С первых дней моего детства, с той минуты, когда я впервые осознала свое «я», не помню такого времени, когда моя жизнь не была бы озарена магией театра. Может быть, это объясняется тем, что в семье моей матери — семье Щепкиных — все были близки театру. В нашем роду сохранялся культ Щепкина — мы все гордились и гордимся нашим великим предком. И гордиться есть чем.

Щепкин, начавший свое учение «у дьячка за полтину денег и горшок каши», был одним из первых русских актеров, заставивших русское общество изменить свой взгляд на актера как на «комедианта», созданного на потеху праздной толпы, и начать уважать актеров как носителей высокой культуры. Он сумел по-настоящему привлечь к себе русскую интеллигенцию и слиться с ней. Он был не только великим артистом, но и воплотителем лучших начал человеческого духа.
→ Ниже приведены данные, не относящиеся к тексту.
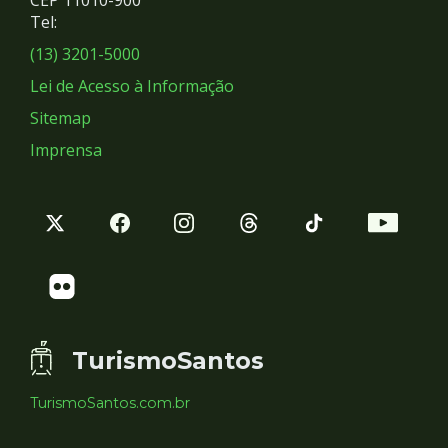
Redes
CEP 11010-900
Tel:
Sociais
(13) 3201-5000
Lei de Acesso à Informação
Sitemap
Imprensa
TurismoSantos
TurismoSantos.com.br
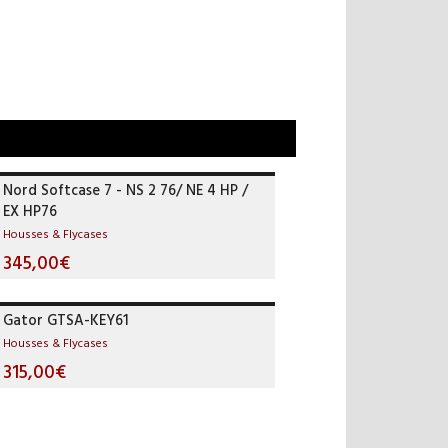
Nord Softcase 7 - NS 2 76/ NE 4 HP /
EX HP76
Housses & Flycases
345,00€
Gator GTSA-KEY61
Housses & Flycases
315,00€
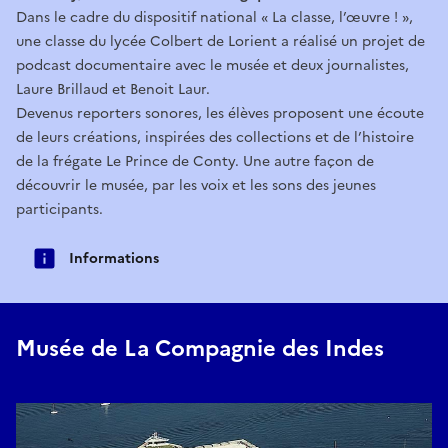
Dans le cadre du dispositif national « La classe, l’œuvre ! »,
une classe du lycée Colbert de Lorient a réalisé un projet de
podcast documentaire avec le musée et deux journalistes,
Laure Brillaud et Benoit Laur.
Devenus reporters sonores, les élèves proposent une écoute
de leurs créations, inspirées des collections et de l’histoire
de la frégate Le Prince de Conty. Une autre façon de
découvrir le musée, par les voix et les sons des jeunes
participants.
Informations
Musée de La Compagnie des Indes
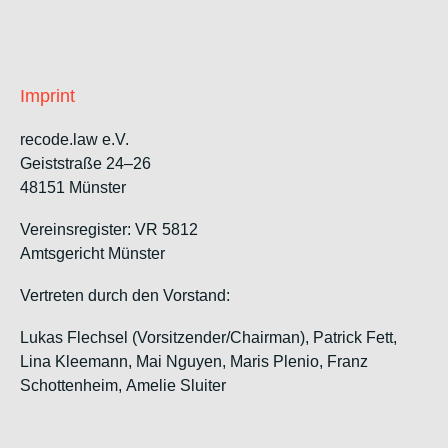
Imprint
recode.law e.V.
Geiststraße 24–26
48151 Münster
Vereinsregister: VR 5812
Amtsgericht Münster
Vertreten durch den Vorstand:
Lukas Flechsel (Vorsitzender/Chairman), Patrick Fett,
Lina Kleemann, Mai Nguyen, Maris Plenio,
Franz
Schottenheim,
Amelie Sluiter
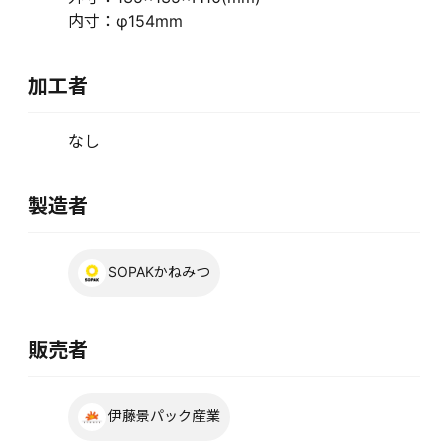
内寸：φ154mm
加工者
なし
製造者
SOPAKかねみつ
販売者
伊藤景パック産業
Этот бывший раб страстно любил свободу; его «свободомыслие» пугало театральное начальство, и кружок его друзей внушал «подозрение в благонадежности». Щепкин был великим новатором, коренным образом изменившим сцену. Он заменил ложный пафос и искусственную читку, царившие до него на сцене, подлинным реализмом, живой народной речью, ввел, по выражению Ф. Кони (известного критика и издателя театрального журнала «Пантеон»), «вместо пластического проявления — духовное проявление». Сам выйдя из недр народа, в совершенстве знавший его язык и психологию, Щепкин был первым истинно народным артистом, искусство которого доходило до всех зрителей без исключения. По признанию покойного К. С. Станиславского, заветы Щепкина легли в основание всей его системы. Эти заветы, переходившие от учеников великого актера к их ученикам, преемственно хранились на сцене Малого театра, и до сих пор щепкинская традиция живет на сцене в лучших ее представителях. Вся театральная Россия гордится этим именем. В 1938 году было отмечено по всему Союзу семидесятипятилетие со дня его смерти, и о Щепкине говорили с такой взволнованностью и теплотой, как будто только недавно пережили его потерю.